The explanatory variable X3,i will be treated as an unobservable variable throughout the assign- ment. (eg X3,i can be thought of as something like ability in a wage equation.) Even though Yi will be generated from equation (1), which involves X3,i, calculations of estimators and confidence intervals will proceed without using X3,i. In this sense X3,i is playing the role of an omitted causal variable - it is (possibly) involved in the generation of values for Yi but is not included in the statistical analysis of the data.

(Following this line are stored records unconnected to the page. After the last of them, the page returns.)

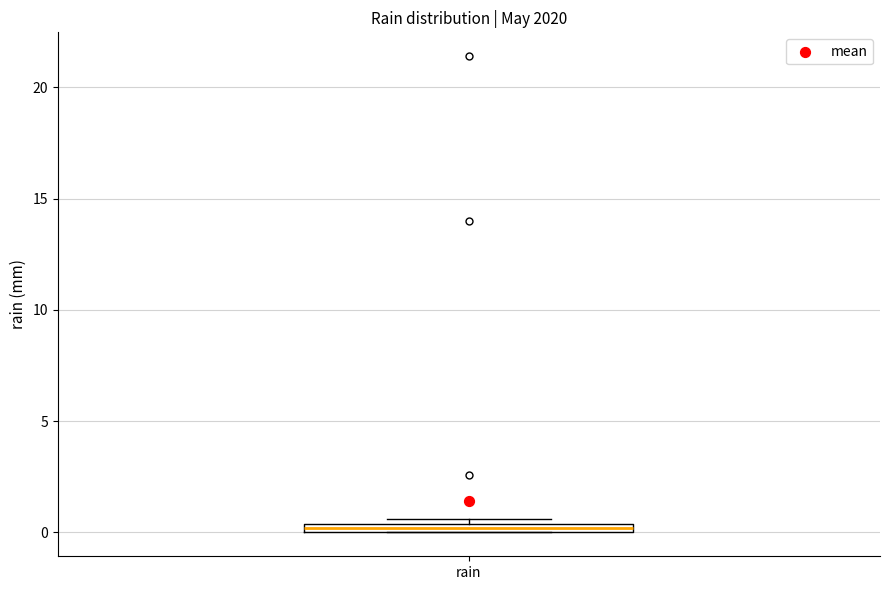

Where is the lower edge of the box for rain on the y-axis? The values are not printed on the chart, so give them approximately, as read against the axis.

0.0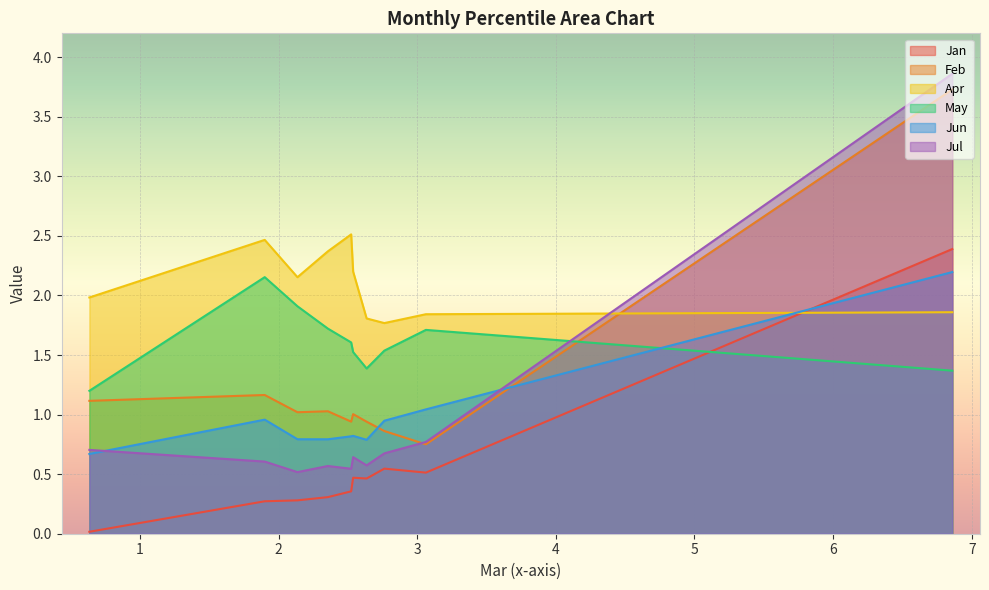

Reading right to left, what are all the values shown in this chart?

Jan: pct95=0.0	pct85=0.3	pct75=0.3	pct65=0.3	pct55=0.4	pct45=0.5	pct35=0.5	pct25=0.5	pct15=0.5	pct05=2.4
Feb: pct95=1.1	pct85=1.2	pct75=1.0	pct65=1.0	pct55=0.9	pct45=1.0	pct35=0.9	pct25=0.9	pct15=0.8	pct05=3.7
Apr: pct95=2.0	pct85=2.5	pct75=2.2	pct65=2.4	pct55=2.5	pct45=2.2	pct35=1.8	pct25=1.8	pct15=1.8	pct05=1.9
May: pct95=1.2	pct85=2.2	pct75=1.9	pct65=1.7	pct55=1.6	pct45=1.5	pct35=1.4	pct25=1.5	pct15=1.7	pct05=1.4
Jun: pct95=0.7	pct85=1.0	pct75=0.8	pct65=0.8	pct55=0.8	pct45=0.8	pct35=0.8	pct25=0.9	pct15=1.0	pct05=2.2
Jul: pct95=0.7	pct85=0.6	pct75=0.5	pct65=0.6	pct55=0.5	pct45=0.6	pct35=0.6	pct25=0.7	pct15=0.8	pct05=3.9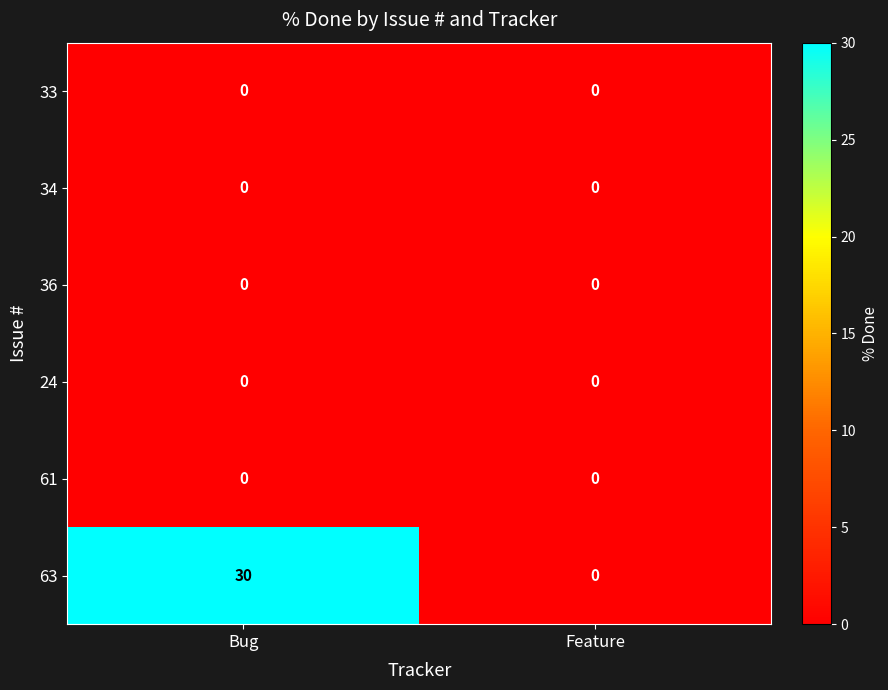

At which category is the sum across all series the highest?

Bug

1. To provide a baseline set of results, set
β3 = 0, α1 = 1, α2 = 0, α3 = 1.
For each combination of
n = 20, 200, 2000, and σ = 1, 2 and Ui ∼ Normal, Log Normal
(i.e. a total of 12 combinations), generate 1000 replications of samples from X1,i from (2) and Yi from (1). For each sample carry out an OLS regression of Yi on X1,i and X2,i (but omitting X3,i from the estimation) and obtain the OLS estimator of β1 and the corresponding 95% confidence interval for β1 (using OLS standard errors). Calculate and tabulate
- the bias of the OLS estimator for β1
- the standard deviation of the OLS estimator
- the coverage rate of the confidence intervals (i.e. the percentage of simulated confidence intervals that include β1)
- the average length of the confidence intervals (length is the upper limit minus lower limit of confidence interval).

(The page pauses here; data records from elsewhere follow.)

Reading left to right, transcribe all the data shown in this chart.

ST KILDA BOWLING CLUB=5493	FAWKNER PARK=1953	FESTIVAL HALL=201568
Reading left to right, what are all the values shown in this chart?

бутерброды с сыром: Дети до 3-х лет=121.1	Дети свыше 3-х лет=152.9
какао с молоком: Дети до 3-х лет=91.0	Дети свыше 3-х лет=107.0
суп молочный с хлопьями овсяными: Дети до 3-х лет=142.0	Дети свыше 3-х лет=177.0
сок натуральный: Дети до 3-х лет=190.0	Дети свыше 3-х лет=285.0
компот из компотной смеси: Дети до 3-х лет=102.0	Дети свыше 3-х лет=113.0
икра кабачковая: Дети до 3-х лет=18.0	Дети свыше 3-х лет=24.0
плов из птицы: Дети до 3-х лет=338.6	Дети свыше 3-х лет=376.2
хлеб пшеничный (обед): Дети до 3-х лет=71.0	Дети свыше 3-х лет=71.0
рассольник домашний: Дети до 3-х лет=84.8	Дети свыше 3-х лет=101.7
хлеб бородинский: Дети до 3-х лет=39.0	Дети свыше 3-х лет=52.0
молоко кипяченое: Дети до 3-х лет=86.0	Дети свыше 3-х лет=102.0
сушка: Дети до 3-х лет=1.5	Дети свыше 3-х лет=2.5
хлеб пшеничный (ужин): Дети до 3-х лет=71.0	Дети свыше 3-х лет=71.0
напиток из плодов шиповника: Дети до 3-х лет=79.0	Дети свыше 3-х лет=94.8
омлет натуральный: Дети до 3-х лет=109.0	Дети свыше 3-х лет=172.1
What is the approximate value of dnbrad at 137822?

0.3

Answer the following questions based on your results.
(a) Do your simulation results suggest that the OLS estimator is unbiased for β1? Explain why this should (or should not) be so using the parameter values specified for the data generating process.
(b) Explain how your simulation results suggest that the OLS estimator is consistent or inconsistent for β1.

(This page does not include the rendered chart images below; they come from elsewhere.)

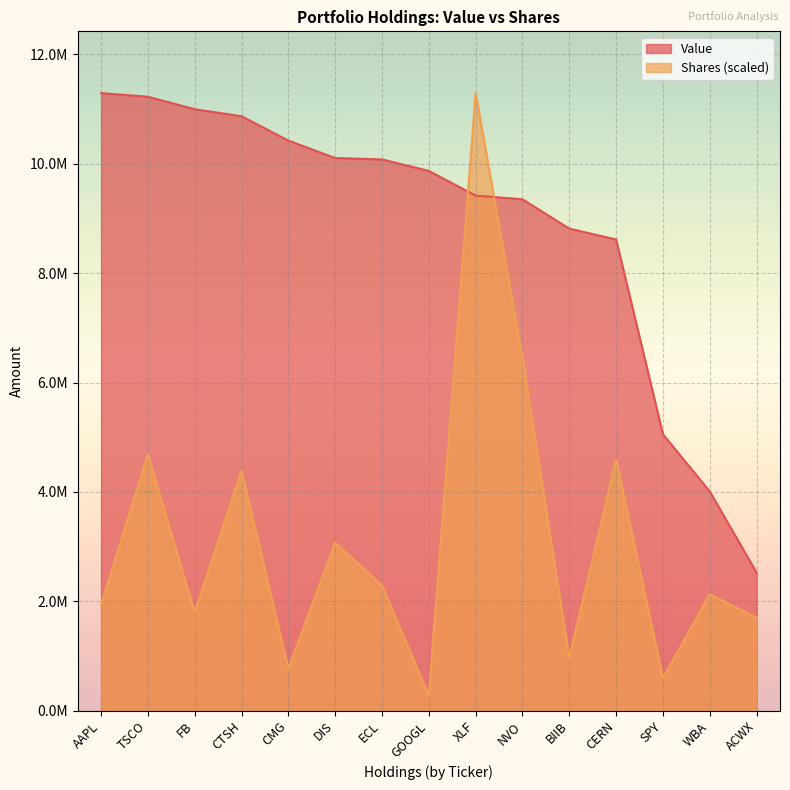

How many intersections are there between Value and Shares?

2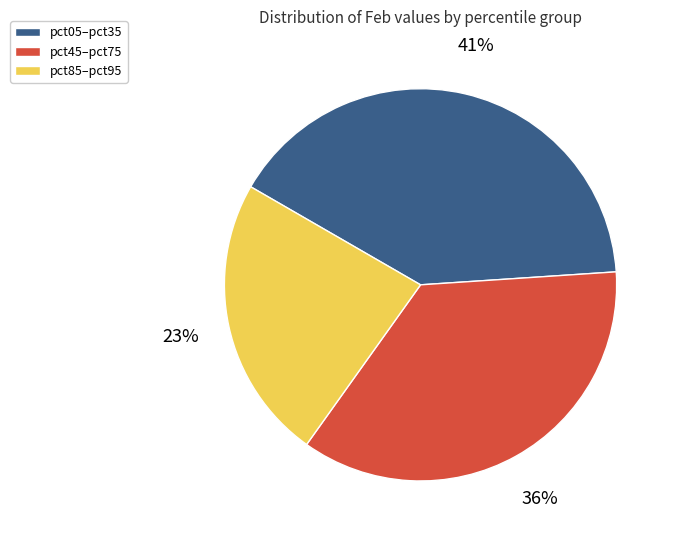

Count the number of slices in the pie.

3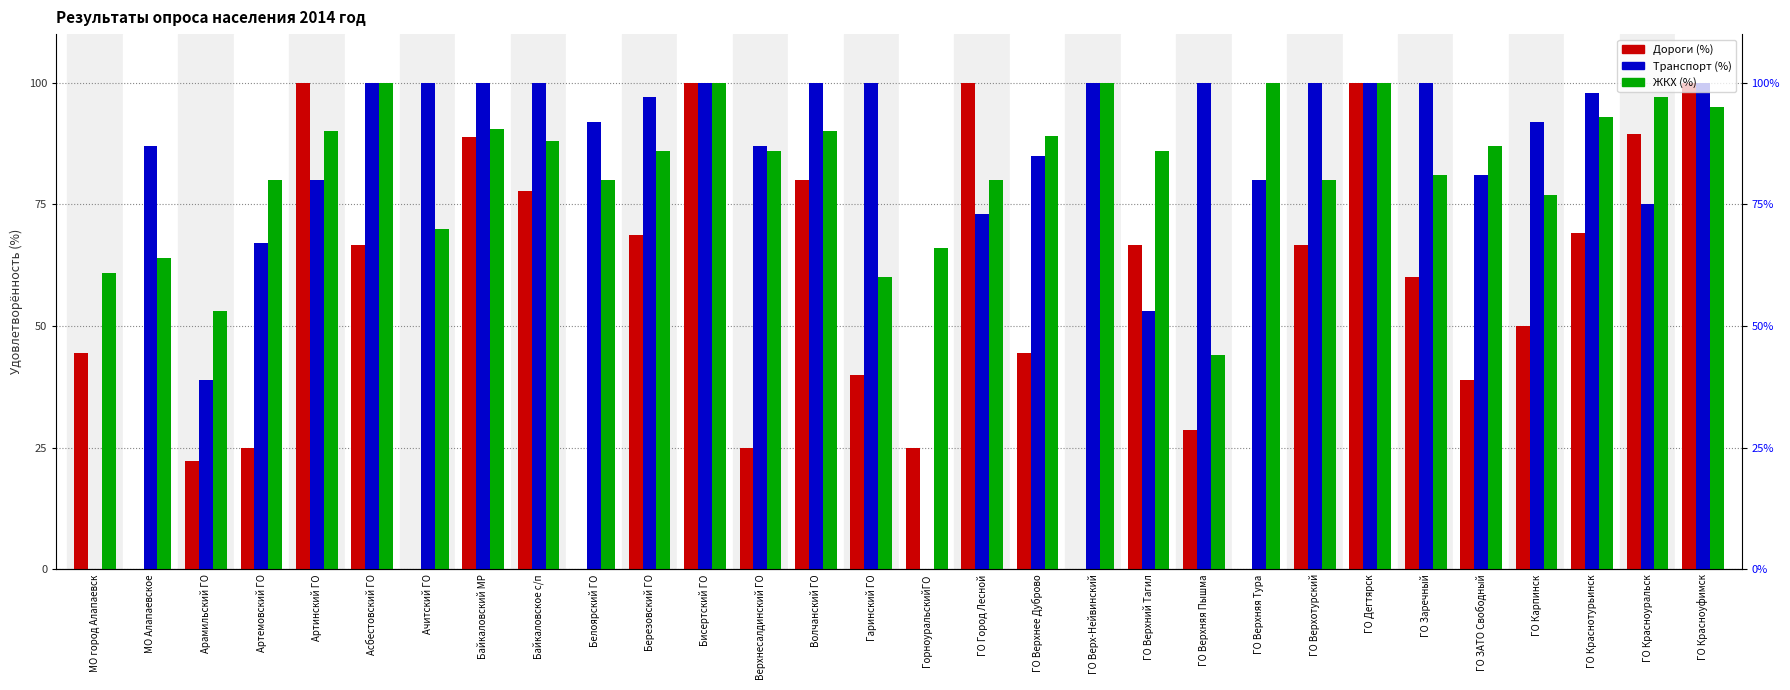

At how many categories does at least one series exceed 73?

27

(c) Discuss the simulated coverage rates for the confidence intervals and how they vary with n, σ and the distribution of Ui.
(d) Discuss the average confidence interval lengths and how they vary with n, σ and the distribution of Ui.
2. Repeat the simulations from question 1, except with the one difference that now β3 = 1, and report the same set of results as in question 1.
(a) Explain how and why there are both similarities and differences between the two sets of results.
(b) How do you think the results from question 2(a) would change if you re-ran the simu- lation with α3 = 0? It is not necessary to run this extra simulation, but you should be be able to describe qualitatively what should happen.
3. Repeat the simulations from question 2 (with α3 = 1), except now replace the OLS estimator with a 2SLS estimator in which Z1,i is used as an IV for X1,i while X2,i is treated as exogenous.
(a) Is Z1,i a valid IV in this case? Explain.
(b) Explain how the results from the simulations match with what you would expect in this case. How does the validity/invalidity of Z1,i as an IV influence the results? If there are unexpected results, identify these and attempt to explain what is going on1.
4. Set n = 200, σ = 1, Ui ~ Normal, β3 = 1, α3 = 1 and consider the range of values for α1:
α1 = 0.8, 0.6, 0.5, 0.4, 0.3, 0.2, 0.1, 0.
For these 8 cases, carry out simulations of the same properties of the 2SLS estimator (bias and standard deviation) and confidence interval (coverage rate and length) as in the previous question. Explain the results in terms of the validity/invalidity of Z1,i as an IV for X1,i. Again identify any unexpected results and attempt to describe what is happening.
5. Specify the following values
β3 = 0, α1 = 1, α3 = 1, σ = 1, n = 200
and Ui ∼ Normal. Carry out 5 simulations of the OLS estimator and confidence intervals for the following values of α2:
α2 = 0, 2, 4, 6, 8.
Present and explain the results for the properties of the OLS estimator (bias and standard deviation) and its confidence interval (coverage rate and length).